Thank you for going the extra mile to provide more insight into late season ripening, or lack thereof.

Here is an interesting question and I am not sure if or how it relates to grapes:

When we leave unripe tomatoes in the pantry they tend to ripen after a few days.
Similarly when we purchase pears or bananas from the supermarket, they tend to be somewhat under ripe and will further ripen left in a basket on the kitchen counter.

If it is true of other fruits and vegetables can it also be the case in grapes? Why or why not?



RE: Hans's comment on leaving grapes post-leaf-fall:

our experience in leaving fruit post-leaf-fall, for late harvest and icewine, in both Riesling and Cab Franc, is that we see very real losses in acidity.
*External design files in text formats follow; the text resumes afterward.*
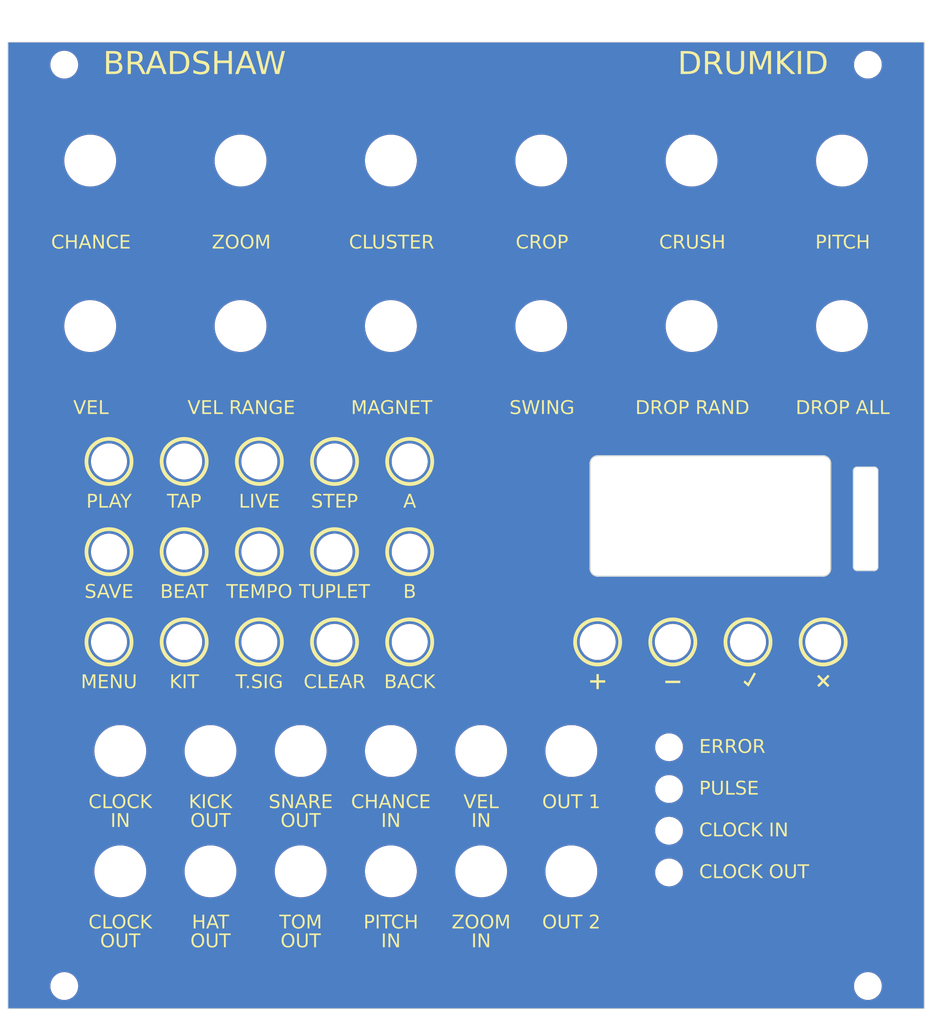
<source format=kicad_pcb>
(kicad_pcb
	(version 20241229)
	(generator "pcbnew")
	(generator_version "9.0")
	(general
		(thickness 1.6)
		(legacy_teardrops no)
	)
	(paper "A4")
	(layers
		(0 "F.Cu" signal)
		(2 "B.Cu" signal)
		(9 "F.Adhes" user "F.Adhesive")
		(11 "B.Adhes" user "B.Adhesive")
		(13 "F.Paste" user)
		(15 "B.Paste" user)
		(5 "F.SilkS" user "F.Silkscreen")
		(7 "B.SilkS" user "B.Silkscreen")
		(1 "F.Mask" user)
		(3 "B.Mask" user)
		(17 "Dwgs.User" user "User.Drawings")
		(19 "Cmts.User" user "User.Comments")
		(21 "Eco1.User" user "User.Eco1")
		(23 "Eco2.User" user "User.Eco2")
		(25 "Edge.Cuts" user)
		(27 "Margin" user)
		(31 "F.CrtYd" user "F.Courtyard")
		(29 "B.CrtYd" user "B.Courtyard")
		(35 "F.Fab" user)
		(33 "B.Fab" user)
		(39 "User.1" user)
		(41 "User.2" user)
		(43 "User.3" user)
		(45 "User.4" user)
		(47 "User.5" user)
		(49 "User.6" user)
		(51 "User.7" user)
		(53 "User.8" user)
		(55 "User.9" user)
	)
	(setup
		(stackup
			(layer "F.SilkS"
				(type "Top Silk Screen")
				(color "White")
			)
			(layer "F.Paste"
				(type "Top Solder Paste")
			)
			(layer "F.Mask"
				(type "Top Solder Mask")
				(color "Black")
				(thickness 0.01)
			)
			(layer "F.Cu"
				(type "copper")
				(thickness 0.035)
			)
			(layer "dielectric 1"
				(type "core")
				(thickness 1.51)
				(material "FR4")
				(epsilon_r 4.5)
				(loss_tangent 0.02)
			)
			(layer "B.Cu"
				(type "copper")
				(thickness 0.035)
			)
			(layer "B.Mask"
				(type "Bottom Solder Mask")
				(color "Black")
				(thickness 0.01)
			)
			(layer "B.Paste"
				(type "Bottom Solder Paste")
			)
			(layer "B.SilkS"
				(type "Bottom Silk Screen")
				(color "White")
			)
			(copper_finish "None")
			(dielectric_constraints no)
		)
		(pad_to_mask_clearance 0)
		(allow_soldermask_bridges_in_footprints no)
		(tenting front back)
		(grid_origin 70 40)
		(pcbplotparams
			(layerselection 0x00000000_00000000_55555555_5755f5ff)
			(plot_on_all_layers_selection 0x00000000_00000000_00000000_00000000)
			(disableapertmacros no)
			(usegerberextensions no)
			(usegerberattributes yes)
			(usegerberadvancedattributes yes)
			(creategerberjobfile yes)
			(dashed_line_dash_ratio 12.000000)
			(dashed_line_gap_ratio 3.000000)
			(svgprecision 4)
			(plotframeref no)
			(mode 1)
			(useauxorigin no)
			(hpglpennumber 1)
			(hpglpenspeed 20)
			(hpglpendiameter 15.000000)
			(pdf_front_fp_property_popups yes)
			(pdf_back_fp_property_popups yes)
			(pdf_metadata yes)
			(pdf_single_document no)
			(dxfpolygonmode yes)
			(dxfimperialunits yes)
			(dxfusepcbnewfont yes)
			(psnegative no)
			(psa4output no)
			(plot_black_and_white yes)
			(sketchpadsonfab no)
			(plotpadnumbers no)
			(hidednponfab no)
			(sketchdnponfab yes)
			(crossoutdnponfab yes)
			(subtractmaskfromsilk no)
			(outputformat 1)
			(mirror no)
			(drillshape 1)
			(scaleselection 1)
			(outputdirectory "")
		)
	)
	(net 0 "")
	(footprint "Panel:Button_Hole" (layer "F.Cu") (at 157.5 109.5))
	(footprint "Panel:MountingHole_3.2mm_M3" (layer "F.Cu") (at 183.45 155.25))
	(footprint "Panel:Output_Jack_Hole" (layer "F.Cu") (at 144 124))
	(footprint "Panel:Button_Hole" (layer "F.Cu") (at 122.5 109.5))
	(footprint "Panel:Pot_Hole" (layer "F.Cu") (at 180 45.5))
	(footprint "Panel:Pot_Hole" (layer "F.Cu") (at 100 45.5))
	(footprint "Panel:Input_Jack_Hole" (layer "F.Cu") (at 120 124))
	(footprint "Panel:Output_Jack_Hole" (layer "F.Cu") (at 144 140))
	(footprint "Panel:Output_Jack_Hole" (layer "F.Cu") (at 96 140))
	(footprint "Panel:Button_Hole" (layer "F.Cu") (at 102.5 85.5))
	(footprint "Panel:Input_Jack_Hole" (layer "F.Cu") (at 120 140))
	(footprint "Panel:Pot_Hole" (layer "F.Cu") (at 120 45.5))
	(footprint "Panel:LED_Hole" (layer "F.Cu") (at 157 134.6))
	(footprint "Panel:LED_Hole" (layer "F.Cu") (at 157 123.5))
	(footprint "Panel:Input_Jack_Hole" (layer "F.Cu") (at 84 124))
	(footprint "Panel:Button_Hole" (layer "F.Cu") (at 177.5 109.5))
	(footprint "Panel:Output_Jack_Hole" (layer "F.Cu") (at 108 140))
	(footprint "Panel:Pot_Hole" (layer "F.Cu") (at 80 67.5))
	(footprint "Panel:Pot_Hole" (layer "F.Cu") (at 100 67.5))
	(footprint "Panel:MountingHole_3.2mm_M3" (layer "F.Cu") (at 76.55 155.25))
	(footprint "Panel:Output_Jack_Hole" (layer "F.Cu") (at 108 124))
	(footprint "Panel:Button_Hole" (layer "F.Cu") (at 167.5 109.5))
	(footprint "Panel:Button_Hole" (layer "F.Cu") (at 102.5 109.5))
	(footprint "Panel:Input_Jack_Hole" (layer "F.Cu") (at 132 140))
	(footprint "Panel:Button_Hole" (layer "F.Cu") (at 82.5 109.5))
	(footprint "Panel:Output_Jack_Hole" (layer "F.Cu") (at 84 140))
	(footprint "Panel:Button_Hole" (layer "F.Cu") (at 112.5 85.5))
	(footprint "Panel:Pot_Hole" (layer "F.Cu") (at 120 67.5))
	(footprint "Panel:Pot_Hole"
		(layer "F.Cu")
		(uuid "a237fc02-a9e4-461f-9286-7a9b41be6fed")
		(at 80 45.5)
		(descr "Mounting Hole 6.4mm, no annular, M6")
		(tags "mounting hole 6.4mm no annular m6")
		(property "Reference" "H40"
			(at 0 -7.4 0)
			(layer "F.Fab")
			(uuid "05cd6843-4b82-4baf-b35d-94e2d7a74c6c")
			(effects
				(font
					(size 1 1)
					(thickness 0.15)
				)
			)
		)
		(property "Value" "CHANCE"
			(at 0.1 9.7 0)
			(layer "F.Fab")
			(uuid "5825acc4-3bc0-4d6d-b459-8480f5751581")
			(effects
				(font
					(size 1 1)
					(thickness 0.15)
				)
			)
		)
		(property "Datasheet" ""
			(at 0 0 0)
			(layer "F.Fab")
			(hide yes)
			(uuid "4b1a526e-6e12-417c-8880-7588013190a9")
			(effects
				(font
					(size 1.27 1.27)
					(thickness 0.15)
				)
			)
		)
		(property "Description" ""
			(at 0 0 0)
			(layer "F.Fab")
			(hide yes)
			(uuid "87686434-60c2-4be1-ac62-fd9b44273c41")
			(effects
				(font
					(size 1.27 1.27)
					(thickness 0.15)
				)
			)
		)
		(property ki_fp_filters "MountingHole*")
		(path "/799af63a-9886-47c0-a28b-1431e2b9e3d4")
		(sheetname "/")
		(sheetfile "dk2_05_panel.kicad_sch")
		(attr exclude_from_pos_files)
		(fp_line
			(start -7 2.5)
			(end -6 2.5)
			(stroke
				(width 0.12)
				(type default)
			)
			(layer "Dwgs.User")
			(uuid "f8582ef9-f36f-4c90-bee7-d22e9885b451")
		)
		(fp_line
			(start -6.5 3)
			(end -6.5 2)
			(stroke
				(width 0.12)
				(type default)
			)
			(layer "Dwgs.User")
			(uuid "4895b958-894c-4452-9005-546a150833d5")
		)
		(fp_line
			(start -0.5 -7)
			(end 0.5 -7)
			(stroke
				(width 0.12)
				(type default)
			)
			(layer "Dwgs.User")
			(uuid "df3d2aae-1966-4ac8-bbea-ee640d66c1c2")
		)
		(fp_line
			(start 0 -6.5)
			(end 0 -7.5)
			(stroke
				(width 0.12)
				(type default)
			)
			(layer "Dwgs.User")
			(uuid "982748cd-7666-4922-9896-d9e7b19894b5")
		)
		(fp_line
			(start 6 2.5)
			(end 7 2.5)
			(stroke
				(width 0.12)
				(type default)
			)
			(layer "Dwgs.User")
			(uuid "1651e31b-8d47-4569-9256-1449108c24ef")
		)
		(fp_line
			(start 6.5 3)
			(end 6.5 2)
			(stroke
				(width 0.12)
				(type default)
			)
			(layer "Dwgs.User")
			(uuid "a8c83a20-7f0a-4ef5-a6ff-5cee98b17de4")
		)
		(fp_circle
			(center 0 0)
			(end 0 -5.5)
			(stroke
				(width 0.12)
				(type default)
			)
			(fill no)
			(layer "Dwgs.User")
			(uuid "a58035dc-20a4-4ec5-97f3-69b4842b889d")
		)
		(fp_circle
			(center 0 0)
			(end 6.4 0)
			(stroke
				(width 0.15)
				(type solid)
			)
			(fill no)
			(layer "Cmts.User")
			(uuid "5184b5bb-1928-4c5c-9c8e-b475c3eb186c")
		)
		(fp_circle
			(center 0 0)
			(end 6.65 0)
			(stroke
				(width 0.05)
				(type solid)
			)
			(fill no)
			(layer "F.CrtYd")
			(uuid "f18af96e-1b24-49a7-a8c3-37d2e26098ef")
		)
		(fp_text user "${VALUE}"
			(at 0.1 12 0)
			(unlocked yes)
			(layer "F.SilkS")
			(uuid "ce9b577e-45d7-4490-9132-c553e34cf589")
			(effects
				(font
					(face "Futura")
					(size 1.8 1.8)
					(thickness 0.15)
				)
				(justify bottom)
			)
			(render_cache "CHANCE" 0
				(polygon
					(pts
						(xy 76.487392 55.829915) (xy 76.358002 55.736374) (xy 76.224708 55.671206) (xy 76.083291 55.631653)
						(xy 75.933669 55.61834) (xy 75.788805 55.630926) (xy 75.662593 55.667049) (xy 75.551575 55.725698)
						(xy 75.453255 55.807824) (xy 75.373304 55.907838) (xy 75.315915 56.02111) (xy 75.280441 56.1502)
						(xy 75.268058 56.298569) (xy 75.280007 56.441904) (xy 75.314388 56.567902) (xy 75.370243 56.679674)
						(xy 75.448309 56.779532) (xy 75.544419 56.862451) (xy 75.650678 56.920964) (xy 75.769199 56.956598)
						(xy 75.903004 56.968905) (xy 76.008534 56.962552) (xy 76.109749 56.943706) (xy 76.207453 56.912412)
						(xy 76.300801 56.869206) (xy 76.393163 56.812576) (xy 76.484974 56.741393) (xy 76.484974 57.074418)
						(xy 76.361559 57.14871) (xy 76.227786 57.201363) (xy 76.084982 57.232478) (xy 75.926305 57.243239)
						(xy 75.789769 57.235473) (xy 75.662845 57.212764) (xy 75.54426 57.175645) (xy 75.431857 57.123271)
						(xy 75.329409 57.057005) (xy 75.235964 56.976269) (xy 75.155134 56.885285) (xy 75.0878 56.78415)
						(xy 75.033512 56.671821) (xy 74.994443 56.553112) (xy 74.970831 56.428986) (xy 74.96284 56.298349)
						(xy 74.97086 56.167728) (xy 74.994524 56.044054) (xy 75.033621 55.926196) (xy 75.087935 55.814686)
						(xy 75.156022 55.713067) (xy 75.238492 55.620428) (xy 75.332597 55.538826) (xy 75.434822 55.472044)
						(xy 75.546019 55.419404) (xy 75.663451 55.381775) (xy 75.788166 55.358852) (xy 75.921359 55.351041)
						(xy 76.07738 55.36253) (xy 76.224049 55.396433) (xy 76.364502 55.452823) (xy 76.503438 55.53393)
					)
				)
				(polygon
					(pts
						(xy 76.849433 57.194) (xy 76.849433 55.393246) (xy 77.142231 55.393246) (xy 77.142231 56.061494)
						(xy 78.02821 56.061494) (xy 78.02821 55.393246) (xy 78.321008 55.393246) (xy 78.321008 57.194)
						(xy 78.02821 57.194) (xy 78.02821 56.321759) (xy 77.142231 56.321759) (xy 77.142231 57.194)
					)
				)
				(polygon
					(pts
						(xy 80.231561 57.194) (xy 79.922716 57.194) (xy 79.718395 56.729743) (xy 79.004754
... [421684 chars truncated]
</source>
In 2008, the Brix and TA of our R2 Riesling block were 24.9 and 9.3 on 10/17, but 32 and 8.2 on 12/7 when we harvested the late harvest. So while the Brix increased by 25%, the acidity decreased by 10%.

Similarly, for CF in 2007, Brix went from 21.8 Brix and 6.2 TA on October 22nd to 39 Brix and 4 TA in February of the following year.

Other folks in the Finger Lakes who've done late harvest CF have seen similar changes, with large percentage increases in Brix and reasonable percentages decreases in TA.

So anyway, we still have leaves, but are planning to leave the fruit post-leaf-fall anyway, unless the acid drops markedly first (our CF has a TA of around 12 now).


Driving around Seneca Lake yesterday, it seems like any further ripening is a moot point -- the freeze of Sunday night / Monday morning has wiped out or severely damaged most of the canopies.

North of Dresden on the west side and around Caywood on the east side I saw some survivors, but a lot of growers were busy getting everything off to minimize their losses.

Pictures at:


John - Nice pics. I have to say that, having been in numerous vineyards this week, there's still quite a bit of variation. Some vineyards are torched by frost; others still have quite a bit of green. At Wiemer, the HJW Vineyard is shut down (and thus picked), while the Magdalena and Josef vineyards further north are still showing some green. This is a site-by-site harvest and vintage.

Evan -- HJW was toasted but still had Riesling hanging on the vine waiting for harvest. Josef took a fair hit as you can see in the first picture. Is there enough canopy left that it could have moved the numbers this late in the season? Personally, I think not. Magdalena, particularly the Merlot block along Route 14, had large areas that were untouched that I cataloged as one of the few survivors.

On the east side, I drove up 414 as far North as the Sullivan marker and saw more of the same. Caywood looked largely untouched, but that was the exception. Most of the vineyards were toast. A few had some green showing, but again, in my experience, it gets really difficult to move the numbers significantly at this time of the year without a full canopy and a good 10 day forecast.

I'm sure there are other survivors out there as you say -- I only had time for a quick look so I chose some of the warmest spots and vineyards I am familiar with to look at and form my impressions.

Charles - if my meager understanding of postharvest physiology and a little research are right, what's happening is that fruits like tomatoes, bananas, apples and peaches respond to ethylene (a plant hormone) more readily than grapes after they are harvested. Ethylene triggers many of the processes that are involved in fruit ripening. So the difference basically comes down to the fact that grapes do not continue to ripen like many other fruits because they do not respond to ethylene in the same way. Grapes still produce ethylene after they are picked (I believe), but they just don't react to it. Fruits and vegetables like grapes are called 'non-climacteric', while those like apples, bananas and such are called 'climacteric'.

Here's one of the references I looked at:

Hope that makes some sense.


Thanks again for shedding more light on this discussion. I have learned something through your replies.